02. Dezember 2017, 00:00

Winterzeit – Budgetzeit – Wahlzeit. In der Wintersession beraten die eidgenössischen Räte das Budget für das kommende Jahr und den Finanzplan für die nächsten Jahre. Dieses Jahr gestaltet sich die Sache im Nationalrat besonders lebhaft: Noch nie wurden über 80 Minderheitsanträge zum Budget eingereicht. Während 12 Stunden beugt sich der ­Nationalrat über diese Zahlen. Weitere Stunden werden folgen, um die Differenzen zum Ständerat auszuräumen. Spätestens am 15. Dezember 2017 muss das Budget stehen.

Ja, und da passieren eigen­artige Dinge: Im März 2016 habe ich einen Vorstoss eingereicht mit dem Anliegen, ausserordentliche Überschüsse beim Bund zur Hälfte der AHV zuzuleiten. Die Mehrheit – und insbesondere die SVP – wollte damals von diesem Anliegen nichts wissen. Und siehe da: In der laufenden Budgetdebatte hat der neue Fraktionschef der SVP selber einen Antrag gestellt, die überschüssigen 440 Millionen Franken, die aufgrund der Ablehnung der Altersvorsorge vom Volk nun resultieren, der AHV zuzuleiten. Der Nationalrat hat diesem Anliegen zugestimmt.

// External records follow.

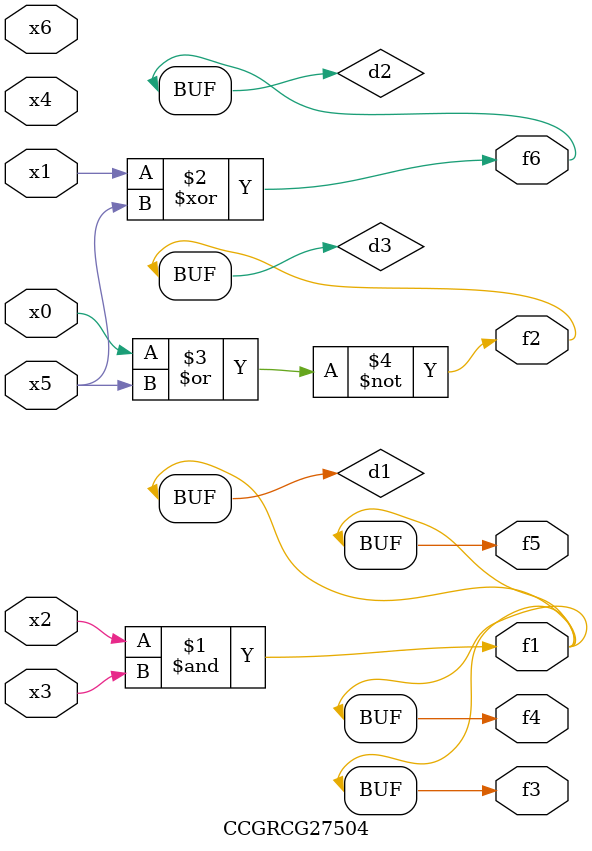
<source format=v>
module CCGRCG27504(
	input x0, x1, x2, x3, x4, x5, x6,
	output f1, f2, f3, f4, f5, f6
);

	wire d1, d2, d3;

	and (d1, x2, x3);
	xor (d2, x1, x5);
	nor (d3, x0, x5);
	assign f1 = d1;
	assign f2 = d3;
	assign f3 = d1;
	assign f4 = d1;
	assign f5 = d1;
	assign f6 = d2;
endmodule

</source>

Das hat bei mir stille Freude und ein Lächeln auf den Stockzähnen ausgelöst. Eines habe ich festgestellt: Die Halbwertszeit von Meinungen bei den Parteien wird immer kürzer.

Im Bundeshaus herrscht hektisches Treiben: Eine Besucherin im Bundeshaus fragte in der Diskussionsrunde, was wir Parlamentarier gegen Burn-out tun würden. Von der Zuschauertribüne herab sei kaum zuzuschauen, welche Hektik im Ratssaal herrsche: Es kommen Leute rein, gehen wieder raus, telefonieren, diskutieren miteinander, schreiben am Laptop, lesen etwas, schreiten ans Rednerpult. Das sei ein derartiges Treiben, bei dem es einem beim Zuschauen fast schlecht werde. Ja, da wird man sich wieder bewusst, in welchem Umfeld wir tätig sind.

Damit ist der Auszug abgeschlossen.